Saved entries
——
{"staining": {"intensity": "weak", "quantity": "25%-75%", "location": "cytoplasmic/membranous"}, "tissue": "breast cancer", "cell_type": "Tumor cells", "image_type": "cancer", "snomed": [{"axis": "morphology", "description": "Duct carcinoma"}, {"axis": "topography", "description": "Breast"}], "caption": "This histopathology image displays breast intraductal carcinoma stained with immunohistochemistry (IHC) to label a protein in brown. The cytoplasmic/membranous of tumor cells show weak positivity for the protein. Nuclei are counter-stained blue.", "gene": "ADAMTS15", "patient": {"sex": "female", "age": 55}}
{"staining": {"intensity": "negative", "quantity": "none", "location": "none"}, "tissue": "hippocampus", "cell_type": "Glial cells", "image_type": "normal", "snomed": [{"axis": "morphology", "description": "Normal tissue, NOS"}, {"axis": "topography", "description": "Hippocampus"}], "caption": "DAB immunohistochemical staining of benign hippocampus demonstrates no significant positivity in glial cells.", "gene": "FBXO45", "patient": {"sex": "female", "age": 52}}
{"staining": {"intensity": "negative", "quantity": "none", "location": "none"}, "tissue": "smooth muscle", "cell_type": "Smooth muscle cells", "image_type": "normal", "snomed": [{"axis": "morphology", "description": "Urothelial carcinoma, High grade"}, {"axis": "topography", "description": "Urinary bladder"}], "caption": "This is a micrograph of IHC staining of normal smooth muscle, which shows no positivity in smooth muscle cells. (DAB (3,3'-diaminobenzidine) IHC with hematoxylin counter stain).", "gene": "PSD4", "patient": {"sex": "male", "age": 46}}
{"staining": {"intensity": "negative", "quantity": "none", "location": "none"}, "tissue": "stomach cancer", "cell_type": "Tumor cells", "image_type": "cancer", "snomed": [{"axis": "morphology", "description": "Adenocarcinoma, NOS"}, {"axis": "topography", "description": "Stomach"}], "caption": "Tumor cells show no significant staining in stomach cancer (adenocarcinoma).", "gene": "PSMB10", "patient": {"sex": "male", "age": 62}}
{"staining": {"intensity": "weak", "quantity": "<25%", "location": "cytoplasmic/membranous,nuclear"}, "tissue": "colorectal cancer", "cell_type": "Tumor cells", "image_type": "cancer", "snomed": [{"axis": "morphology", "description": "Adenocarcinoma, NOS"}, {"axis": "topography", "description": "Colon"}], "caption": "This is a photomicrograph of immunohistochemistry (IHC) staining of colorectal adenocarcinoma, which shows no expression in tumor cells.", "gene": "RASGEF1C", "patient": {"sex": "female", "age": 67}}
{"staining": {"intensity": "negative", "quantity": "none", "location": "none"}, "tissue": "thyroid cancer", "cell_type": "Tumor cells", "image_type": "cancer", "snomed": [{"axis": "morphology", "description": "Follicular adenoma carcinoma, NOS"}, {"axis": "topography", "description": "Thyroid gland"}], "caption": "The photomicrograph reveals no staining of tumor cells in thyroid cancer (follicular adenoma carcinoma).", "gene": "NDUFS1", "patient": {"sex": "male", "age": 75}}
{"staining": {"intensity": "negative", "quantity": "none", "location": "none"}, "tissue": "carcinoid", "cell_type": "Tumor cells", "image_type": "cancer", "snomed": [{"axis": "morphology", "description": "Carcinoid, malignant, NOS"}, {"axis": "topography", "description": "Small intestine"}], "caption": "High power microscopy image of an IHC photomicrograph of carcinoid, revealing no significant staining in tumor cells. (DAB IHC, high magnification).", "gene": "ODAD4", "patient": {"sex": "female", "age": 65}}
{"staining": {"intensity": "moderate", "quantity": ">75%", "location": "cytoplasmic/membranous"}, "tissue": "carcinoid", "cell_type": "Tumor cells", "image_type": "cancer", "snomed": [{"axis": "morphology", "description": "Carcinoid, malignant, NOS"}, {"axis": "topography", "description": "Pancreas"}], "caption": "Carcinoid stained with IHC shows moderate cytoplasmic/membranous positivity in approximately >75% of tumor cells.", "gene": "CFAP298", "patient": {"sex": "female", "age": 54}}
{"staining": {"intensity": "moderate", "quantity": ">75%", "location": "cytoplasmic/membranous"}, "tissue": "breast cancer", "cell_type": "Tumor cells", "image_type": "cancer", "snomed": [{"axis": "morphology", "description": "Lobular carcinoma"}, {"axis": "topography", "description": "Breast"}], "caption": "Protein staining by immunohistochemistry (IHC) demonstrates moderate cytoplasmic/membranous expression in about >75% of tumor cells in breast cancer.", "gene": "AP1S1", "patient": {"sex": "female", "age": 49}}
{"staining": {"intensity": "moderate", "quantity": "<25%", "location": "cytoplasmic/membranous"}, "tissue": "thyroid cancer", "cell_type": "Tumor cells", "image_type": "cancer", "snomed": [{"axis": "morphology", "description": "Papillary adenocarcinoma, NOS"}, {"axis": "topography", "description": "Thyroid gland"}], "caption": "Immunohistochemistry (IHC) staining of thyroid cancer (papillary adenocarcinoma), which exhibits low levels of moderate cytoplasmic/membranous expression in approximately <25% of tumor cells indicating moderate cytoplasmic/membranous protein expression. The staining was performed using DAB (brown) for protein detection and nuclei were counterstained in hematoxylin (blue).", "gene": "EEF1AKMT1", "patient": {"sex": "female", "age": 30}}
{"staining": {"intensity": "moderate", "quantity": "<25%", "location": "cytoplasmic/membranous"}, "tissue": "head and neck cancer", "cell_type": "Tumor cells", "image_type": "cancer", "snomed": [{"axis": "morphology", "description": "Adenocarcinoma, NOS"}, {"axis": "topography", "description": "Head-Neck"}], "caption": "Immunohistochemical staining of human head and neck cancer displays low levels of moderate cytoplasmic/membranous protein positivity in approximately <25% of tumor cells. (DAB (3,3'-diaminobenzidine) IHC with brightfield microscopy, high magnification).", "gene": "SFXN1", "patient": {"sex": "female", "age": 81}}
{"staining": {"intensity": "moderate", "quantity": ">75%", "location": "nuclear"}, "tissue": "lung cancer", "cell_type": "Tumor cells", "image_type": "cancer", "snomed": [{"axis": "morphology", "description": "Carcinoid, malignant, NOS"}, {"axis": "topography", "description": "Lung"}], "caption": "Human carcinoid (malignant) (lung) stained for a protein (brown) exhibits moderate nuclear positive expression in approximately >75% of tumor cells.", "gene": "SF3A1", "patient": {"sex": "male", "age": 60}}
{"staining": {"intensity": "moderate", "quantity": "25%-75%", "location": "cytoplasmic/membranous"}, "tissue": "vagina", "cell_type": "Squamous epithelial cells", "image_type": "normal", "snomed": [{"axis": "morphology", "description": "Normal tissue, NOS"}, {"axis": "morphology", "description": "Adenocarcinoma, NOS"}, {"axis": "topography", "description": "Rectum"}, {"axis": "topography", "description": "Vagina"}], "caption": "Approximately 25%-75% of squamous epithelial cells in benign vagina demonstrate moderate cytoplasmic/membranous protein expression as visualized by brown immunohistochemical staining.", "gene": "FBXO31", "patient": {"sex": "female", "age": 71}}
——
§ **What the exercise asks**: Which lines of the records contain the word "thyroid"? Copy each of them.

§ **Answer area**:
{"staining": {"intensity": "negative", "quantity": "none", "location": "none"}, "tissue": "thyroid cancer", "cell_type": "Tumor cells", "image_type": "cancer", "snomed": [{"axis": "morphology", "description": "Follicular adenoma carcinoma, NOS"}, {"axis": "topography", "description": "Thyroid gland"}], "caption": "The photomicrograph reveals no staining of tumor cells in thyroid cancer (follicular adenoma carcinoma).", "gene": "NDUFS1", "patient": {"sex": "male", "age": 75}}
{"staining": {"intensity": "moderate", "quantity": "<25%", "location": "cytoplasmic/membranous"}, "tissue": "thyroid cancer", "cell_type": "Tumor cells", "image_type": "cancer", "snomed": [{"axis": "morphology", "description": "Papillary adenocarcinoma, NOS"}, {"axis": "topography", "description": "Thyroid gland"}], "caption": "Immunohistochemistry (IHC) staining of thyroid cancer (papillary adenocarcinoma), which exhibits low levels of moderate cytoplasmic/membranous expression in approximately <25% of tumor cells indicating moderate cytoplasmic/membranous protein expression. The staining was performed using DAB (brown) for protein detection and nuclei were counterstained in hematoxylin (blue).", "gene": "EEF1AKMT1", "patient": {"sex": "female", "age": 30}}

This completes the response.